Issue (i): whether the four containers used for carrying the imported goods were "packages" liable to confiscation under the Customs law.
Analysis: The goods were already packed in drums and gunny-covered packages. On the ordinary meaning of "package", the goods-bearing drums and packages constituted the relevant packages, while the outer containers in which those packages were kept did not themselves become packages. Confiscation of the containers on that footing was not supported by the provision dealing with packages liable to confiscation.
Conclusion: The containers were not "packages" for the purpose of confiscation under Section 118 and confiscation on that ground was unsustainable.

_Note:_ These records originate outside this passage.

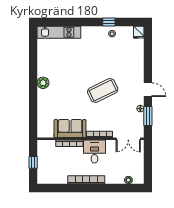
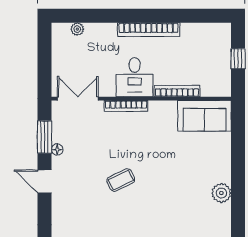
coffee table: (103, 90) -> (121, 180), width x0.54, depth x0.58
sofa: (70, 129) -> (204, 116), moved

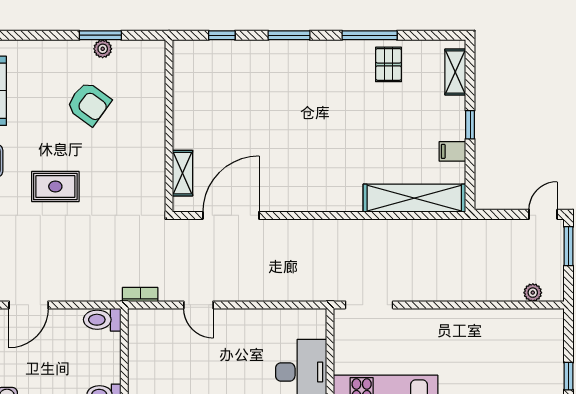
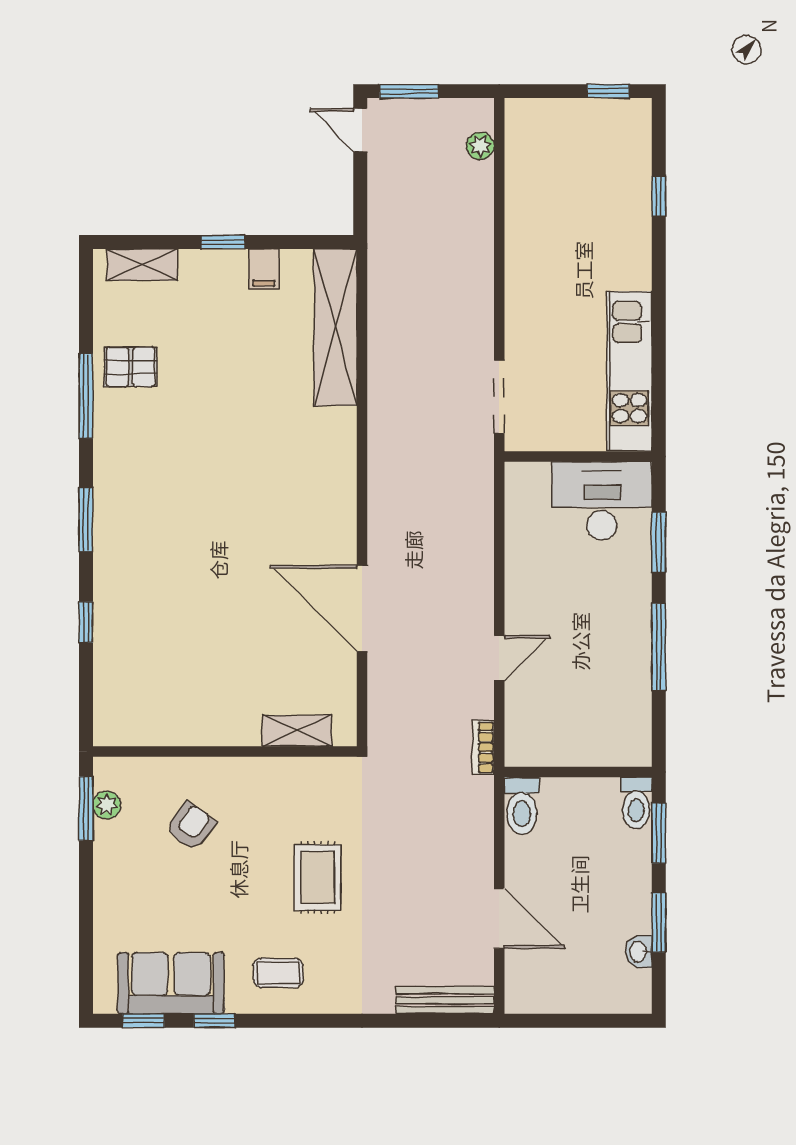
armchair: (89, 104) -> (191, 826), width x0.72, depth x0.72
wall: (169, 126) -> (225, 751), moved
shelving: (182, 173) -> (297, 731), moved

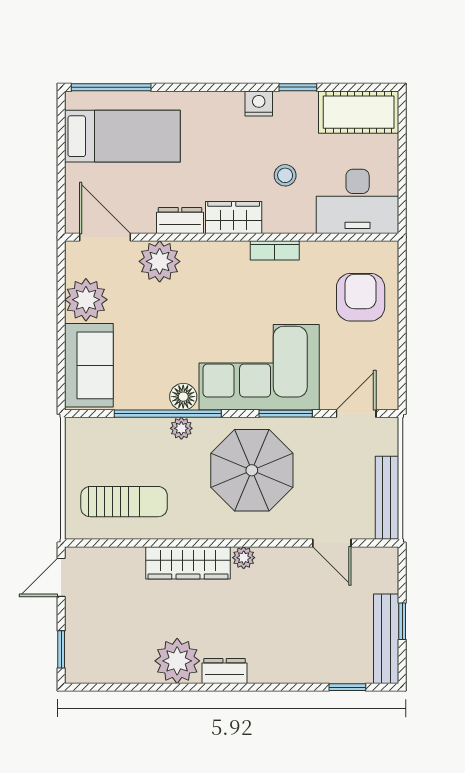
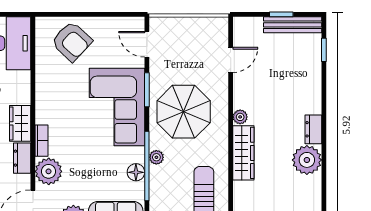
bookcase: (275, 250) -> (41, 141), moved
armchair: (361, 297) -> (72, 41), turned -137
floor lamp: (183, 397) -> (136, 172), moved
bench: (387, 498) -> (201, 24), removed

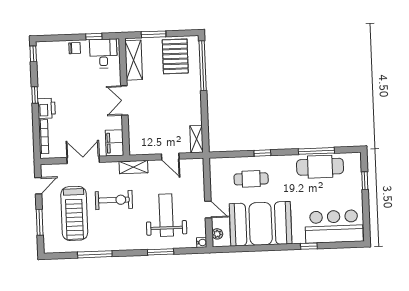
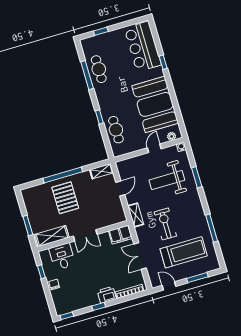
desk: (103, 53) -> (62, 257), moved, turned 90
pallet: (175, 56) -> (65, 198), moved, turned 90
window: (203, 66) -> (63, 175), moved
cafe table: (320, 167) -> (99, 69), width x0.73, depth x0.74
cafe table: (251, 179) -> (116, 130), moved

Issue (ii): whether the goods could be treated as "concealed" so as to attract confiscation.
Analysis: The record showed that the goods were packed in the usual manner and placed in containers. There was no material to show that they were hidden or packed with the object of obscuring them from view. The statutory provision dealing with concealed goods therefore had no application.
Conclusion: Section 119 did not apply because the goods were not concealed.
Final Conclusion: The confiscation of the containers could not be sustained on either ground, and the order of confiscation was set aside in favour of the appellant.
Ratio Decidendi: In the absence of concealment, outer containers that merely carry goods already packed in drums or packages are not themselves "packages" liable to confiscation.